Theologian and evangelical scholar, professor John Mark Reynolds of Biola University rebuked Weisberg in detail on his blog on January 5, adding that “Christians tempted to join in the laughter [at Mormon doctrine] should remember Balaam’s ass, Noah’s ark, and the water turned to wine.” Reynolds continued:
The only good religion is going to end up being Cornel West, liberal, Anglican, Vatican II was too conservative, mushy religion. If you mean it when you say the Creed, Weisberg thinks you are “monolithic, literalistic, and cultish.”
I assume Weisberg means what he is writing now . . . within the monolithic world of the East Coast intelligentsia . . . and means to be understood as meaning what he says. . . hence literally . . . and will give his vote to nobody who does not bow the knee to the Cult of Secularism’s definite belief in unbelief.
Reynolds’ commentary on Weisberg’s bigotry was rather lonely. Weisberg’s naked exercise in faith-based bile went largely unremarked.
Not that he would have the courage to do so, but imagine if Weisberg had assaulted Rep. Keith Ellison’s Islamic faith in the same terms, or Sen. Sam Brownback’s relatively recent conversion to Roman Catholicism, or even Sen. Joe Lieberman’s faithful practice of his Jewish faith. Weisberg argues, lamely, that “a few eons makes a big difference,” and that the “world’s greater religions have had time to splinter, moderate, and turn their myths into metaphor.” In other words, Weisberg simply assumes that practitioners of these other faiths don’t really believe in the miraculous.
In the course of reporting on the Mormon faith for PBS in the mid-1990s, I heard many denunciations of the theology of Mormons from non-Mormons, but never the idea that their religious beliefs rendered them second-class Americans who ought not be trusted with high office. I have heard thousands of complaints from conservatives about Senate Majority Leader Harry Reid and his politics, but none of them attack the man because he is Mormon. And in the year of research and interviews that went into my forthcoming book on Mitt Romney, when someone got close to the line that Weisberg so bluntly decided to cross, they stopped, hesitated, and evidence the reluctance to declaim the sort of denunciation of a faith that was long the domain of nativists and racists. But now that Romney appears the most conservative Republican in serious contention for the White House, it is open season on Mormons.

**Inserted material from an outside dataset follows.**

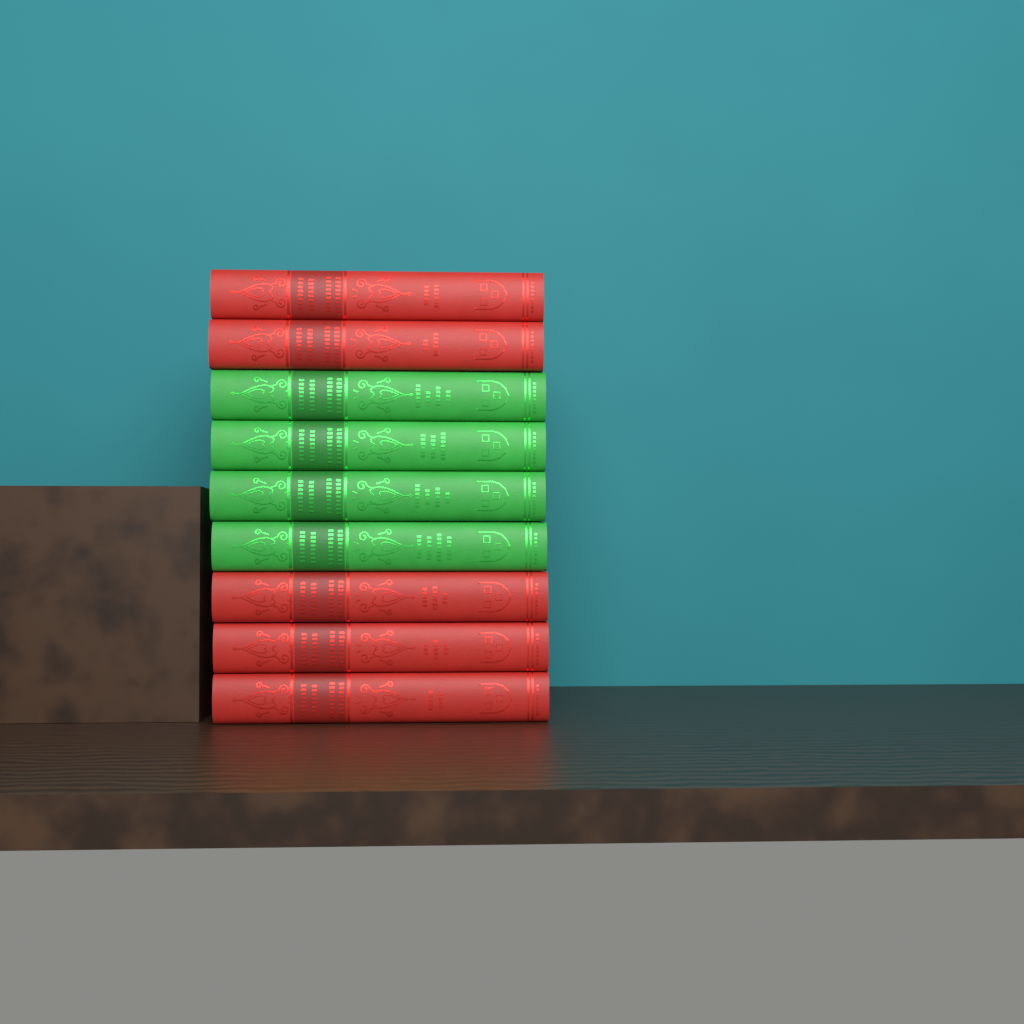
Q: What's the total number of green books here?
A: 4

In mid-November I addressed a session of the Evangelical Theological Society, an organization of more than 4,000 evangelical scholars. I used the time to warn the theologians that the secular press would soon be approaching them to harvest anti-Mormon quotes for use in profiles of Mitt Romney, and to recognize that to the extent they cooperated in the project to chase Mormons from the public square, and to legitimize the sort of private religious test the public counterpart to which is specifically forbidden by the Constitution, they would be building their own pyre.
Weisberg’s attack on Romney is exactly the sort of attack on other Christians and believers in the miraculous that the secular left would love to make routine. To mainstream Protestants and Mass-attending Catholics, the virtual mob against Romney because of his LDS faith may seem like someone else’s problem, but it is really another step down the road toward the naked public square. Legitimizing bigotry by refusing to condemn it invites not only its repetition, but its spread to new targets.